Ils la croyaient morte mais elle savait qu’elle ne l’était pas ; pas encore. Cela ne saurait tarder car elle avait cessé de respirer. Son cœur s’arrêta et elle attendit l’ultime expérience avec ce qui aurait pu passer pour de la curiosité amusée : « Je sais quel effet cela fait d’être ; quel sera celui de ne pas être ? Est-ce qu’on se dissocie, est-ce qu’on s’éteint progressivement ou bien disparaît-on purement et simplement ? Y aura-t-il des trompettes et des harpes, des flammes et du soufre, une renaissance ou bien le simple bruit de fond de l’hydrogène des espaces intergalactiques glacés ? Est-ce qu’il n’y aura rien ? Et dans ce cas, qu’est-ce que rien ? »

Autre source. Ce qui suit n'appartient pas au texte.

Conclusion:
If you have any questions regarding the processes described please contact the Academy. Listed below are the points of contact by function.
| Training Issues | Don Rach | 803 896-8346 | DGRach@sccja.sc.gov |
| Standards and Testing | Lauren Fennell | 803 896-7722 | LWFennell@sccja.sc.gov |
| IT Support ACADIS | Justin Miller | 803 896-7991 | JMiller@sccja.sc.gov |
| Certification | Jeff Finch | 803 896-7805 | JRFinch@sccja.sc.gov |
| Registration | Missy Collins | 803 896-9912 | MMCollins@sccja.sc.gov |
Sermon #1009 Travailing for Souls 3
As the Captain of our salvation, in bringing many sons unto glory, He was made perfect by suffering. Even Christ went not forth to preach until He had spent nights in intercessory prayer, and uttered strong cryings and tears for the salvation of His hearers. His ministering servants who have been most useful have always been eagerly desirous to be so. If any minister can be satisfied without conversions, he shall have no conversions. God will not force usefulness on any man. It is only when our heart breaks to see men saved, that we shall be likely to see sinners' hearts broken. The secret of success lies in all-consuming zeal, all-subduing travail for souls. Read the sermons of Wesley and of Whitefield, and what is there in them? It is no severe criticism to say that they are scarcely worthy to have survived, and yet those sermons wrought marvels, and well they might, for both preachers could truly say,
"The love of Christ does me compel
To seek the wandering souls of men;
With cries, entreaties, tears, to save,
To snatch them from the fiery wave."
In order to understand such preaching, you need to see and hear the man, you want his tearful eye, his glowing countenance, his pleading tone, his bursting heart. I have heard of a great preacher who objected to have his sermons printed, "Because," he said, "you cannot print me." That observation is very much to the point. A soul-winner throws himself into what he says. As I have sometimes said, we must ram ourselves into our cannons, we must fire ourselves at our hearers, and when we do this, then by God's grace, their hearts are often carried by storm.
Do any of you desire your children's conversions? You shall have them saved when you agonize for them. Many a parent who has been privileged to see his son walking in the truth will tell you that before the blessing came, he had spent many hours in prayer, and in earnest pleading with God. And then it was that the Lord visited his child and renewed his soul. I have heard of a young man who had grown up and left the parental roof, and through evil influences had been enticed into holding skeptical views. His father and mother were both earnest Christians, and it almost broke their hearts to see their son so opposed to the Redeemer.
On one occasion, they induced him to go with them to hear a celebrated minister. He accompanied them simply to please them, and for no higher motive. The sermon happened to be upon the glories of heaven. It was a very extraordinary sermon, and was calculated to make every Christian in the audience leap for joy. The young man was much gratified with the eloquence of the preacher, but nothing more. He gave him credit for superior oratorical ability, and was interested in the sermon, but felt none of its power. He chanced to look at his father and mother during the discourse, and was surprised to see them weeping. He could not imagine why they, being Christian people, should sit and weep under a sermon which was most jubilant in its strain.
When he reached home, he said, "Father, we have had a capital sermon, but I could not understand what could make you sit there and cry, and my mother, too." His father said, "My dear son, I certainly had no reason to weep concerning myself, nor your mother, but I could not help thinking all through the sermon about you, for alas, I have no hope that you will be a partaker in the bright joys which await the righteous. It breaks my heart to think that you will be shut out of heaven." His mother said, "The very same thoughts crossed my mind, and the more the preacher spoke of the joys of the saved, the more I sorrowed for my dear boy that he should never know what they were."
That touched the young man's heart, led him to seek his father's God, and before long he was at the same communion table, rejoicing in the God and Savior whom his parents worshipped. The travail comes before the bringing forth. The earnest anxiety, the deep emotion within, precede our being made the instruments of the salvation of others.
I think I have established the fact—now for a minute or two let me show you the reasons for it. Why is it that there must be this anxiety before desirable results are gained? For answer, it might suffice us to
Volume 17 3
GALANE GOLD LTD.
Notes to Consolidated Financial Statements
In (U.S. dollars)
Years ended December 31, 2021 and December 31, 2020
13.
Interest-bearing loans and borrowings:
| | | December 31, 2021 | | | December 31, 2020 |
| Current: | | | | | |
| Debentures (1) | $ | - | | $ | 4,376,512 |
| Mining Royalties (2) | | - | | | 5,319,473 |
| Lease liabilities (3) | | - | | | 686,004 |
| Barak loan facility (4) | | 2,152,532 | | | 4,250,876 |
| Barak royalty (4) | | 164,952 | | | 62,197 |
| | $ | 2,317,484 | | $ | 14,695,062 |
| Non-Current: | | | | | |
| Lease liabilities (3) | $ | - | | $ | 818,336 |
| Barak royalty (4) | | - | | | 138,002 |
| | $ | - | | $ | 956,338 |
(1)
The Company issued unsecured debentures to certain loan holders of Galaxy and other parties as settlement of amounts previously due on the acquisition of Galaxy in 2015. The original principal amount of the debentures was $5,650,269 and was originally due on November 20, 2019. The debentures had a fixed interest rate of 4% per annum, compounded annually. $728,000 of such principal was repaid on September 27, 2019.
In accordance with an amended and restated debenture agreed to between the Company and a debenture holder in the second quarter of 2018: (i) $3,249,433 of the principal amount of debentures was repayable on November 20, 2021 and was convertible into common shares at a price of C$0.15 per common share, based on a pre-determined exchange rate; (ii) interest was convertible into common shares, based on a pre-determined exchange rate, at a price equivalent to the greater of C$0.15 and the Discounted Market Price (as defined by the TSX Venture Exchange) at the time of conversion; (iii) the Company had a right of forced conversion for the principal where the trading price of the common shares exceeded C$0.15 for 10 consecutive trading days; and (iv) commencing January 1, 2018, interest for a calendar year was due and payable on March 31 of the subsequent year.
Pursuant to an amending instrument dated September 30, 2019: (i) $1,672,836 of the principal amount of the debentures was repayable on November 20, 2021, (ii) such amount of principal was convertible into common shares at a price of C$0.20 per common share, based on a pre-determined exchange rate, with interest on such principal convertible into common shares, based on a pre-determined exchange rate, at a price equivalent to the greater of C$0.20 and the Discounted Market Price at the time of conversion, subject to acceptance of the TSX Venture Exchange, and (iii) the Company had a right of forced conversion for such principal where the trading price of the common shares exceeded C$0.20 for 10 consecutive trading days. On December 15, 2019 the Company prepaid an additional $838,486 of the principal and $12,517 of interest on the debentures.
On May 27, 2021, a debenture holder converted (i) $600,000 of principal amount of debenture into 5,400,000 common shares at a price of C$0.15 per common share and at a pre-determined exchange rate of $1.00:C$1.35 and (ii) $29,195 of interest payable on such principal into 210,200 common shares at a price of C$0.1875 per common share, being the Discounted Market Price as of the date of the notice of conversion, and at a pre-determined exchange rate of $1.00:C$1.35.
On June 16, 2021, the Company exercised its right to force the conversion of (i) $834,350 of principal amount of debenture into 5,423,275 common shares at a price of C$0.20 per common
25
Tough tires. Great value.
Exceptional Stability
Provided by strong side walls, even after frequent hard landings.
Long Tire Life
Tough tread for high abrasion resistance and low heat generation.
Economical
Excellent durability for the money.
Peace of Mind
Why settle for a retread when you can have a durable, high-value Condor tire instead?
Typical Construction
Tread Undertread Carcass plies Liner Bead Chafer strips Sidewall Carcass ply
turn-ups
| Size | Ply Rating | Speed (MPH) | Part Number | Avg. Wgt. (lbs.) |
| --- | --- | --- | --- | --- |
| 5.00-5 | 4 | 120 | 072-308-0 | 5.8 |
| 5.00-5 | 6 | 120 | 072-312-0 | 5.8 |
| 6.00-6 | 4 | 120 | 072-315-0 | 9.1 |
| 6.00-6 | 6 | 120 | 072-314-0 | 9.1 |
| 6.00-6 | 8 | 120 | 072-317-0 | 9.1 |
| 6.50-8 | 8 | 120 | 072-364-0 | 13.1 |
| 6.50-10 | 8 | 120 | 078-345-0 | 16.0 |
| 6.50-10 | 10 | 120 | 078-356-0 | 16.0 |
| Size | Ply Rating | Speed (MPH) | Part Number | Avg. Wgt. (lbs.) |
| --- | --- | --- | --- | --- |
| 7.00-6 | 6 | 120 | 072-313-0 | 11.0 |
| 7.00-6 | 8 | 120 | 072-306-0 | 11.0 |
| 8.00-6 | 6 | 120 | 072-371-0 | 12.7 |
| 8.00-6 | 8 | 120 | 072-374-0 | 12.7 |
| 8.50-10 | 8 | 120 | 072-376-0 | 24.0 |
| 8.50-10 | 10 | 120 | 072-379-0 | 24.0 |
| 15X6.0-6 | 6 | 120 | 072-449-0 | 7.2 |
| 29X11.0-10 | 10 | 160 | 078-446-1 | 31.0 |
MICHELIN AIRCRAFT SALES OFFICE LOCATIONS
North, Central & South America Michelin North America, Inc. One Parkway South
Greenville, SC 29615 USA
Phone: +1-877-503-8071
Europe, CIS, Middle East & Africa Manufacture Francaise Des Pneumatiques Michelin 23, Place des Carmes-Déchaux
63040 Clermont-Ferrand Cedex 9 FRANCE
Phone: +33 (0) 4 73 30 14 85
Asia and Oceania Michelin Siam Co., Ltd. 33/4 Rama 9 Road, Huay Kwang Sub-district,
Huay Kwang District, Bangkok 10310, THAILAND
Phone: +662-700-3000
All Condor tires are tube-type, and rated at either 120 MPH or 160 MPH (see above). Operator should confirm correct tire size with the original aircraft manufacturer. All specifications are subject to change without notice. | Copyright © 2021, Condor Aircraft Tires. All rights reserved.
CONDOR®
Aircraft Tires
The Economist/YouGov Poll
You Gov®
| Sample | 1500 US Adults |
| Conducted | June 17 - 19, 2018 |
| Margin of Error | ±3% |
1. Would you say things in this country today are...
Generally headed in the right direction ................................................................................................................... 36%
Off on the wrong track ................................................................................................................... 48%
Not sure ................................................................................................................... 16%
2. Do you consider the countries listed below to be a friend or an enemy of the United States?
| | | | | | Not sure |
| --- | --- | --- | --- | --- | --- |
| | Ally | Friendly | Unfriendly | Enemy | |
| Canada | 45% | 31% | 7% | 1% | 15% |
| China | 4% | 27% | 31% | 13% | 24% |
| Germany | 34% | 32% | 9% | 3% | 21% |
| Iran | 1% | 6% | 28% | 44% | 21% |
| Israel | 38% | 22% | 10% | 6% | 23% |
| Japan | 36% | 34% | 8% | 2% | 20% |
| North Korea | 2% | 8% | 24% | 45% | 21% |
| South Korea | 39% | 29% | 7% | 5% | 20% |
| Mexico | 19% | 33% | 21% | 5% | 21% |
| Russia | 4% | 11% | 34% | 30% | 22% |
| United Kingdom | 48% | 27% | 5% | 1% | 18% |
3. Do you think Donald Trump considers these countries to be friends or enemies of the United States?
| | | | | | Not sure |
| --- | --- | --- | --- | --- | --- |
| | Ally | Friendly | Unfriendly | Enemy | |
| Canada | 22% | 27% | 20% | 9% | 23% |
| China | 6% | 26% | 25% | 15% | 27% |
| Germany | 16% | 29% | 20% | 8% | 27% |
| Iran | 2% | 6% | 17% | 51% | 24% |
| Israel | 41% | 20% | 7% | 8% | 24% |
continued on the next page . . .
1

Son corps ne la soutenait plus. Comme il était bon de se sentir libre, de dériver dans l’espace et le temps, puis de se retourner pour contempler la scène figée derrière soi. « Ils ne devraient pas pleurer. Enfants, réjouissez-vous pour moi…»
Et là, c’était Cirocco, assise, patiente, sur son tas de pierres. Elle avait le bras en écharpe. C’était bon d’avoir une amie.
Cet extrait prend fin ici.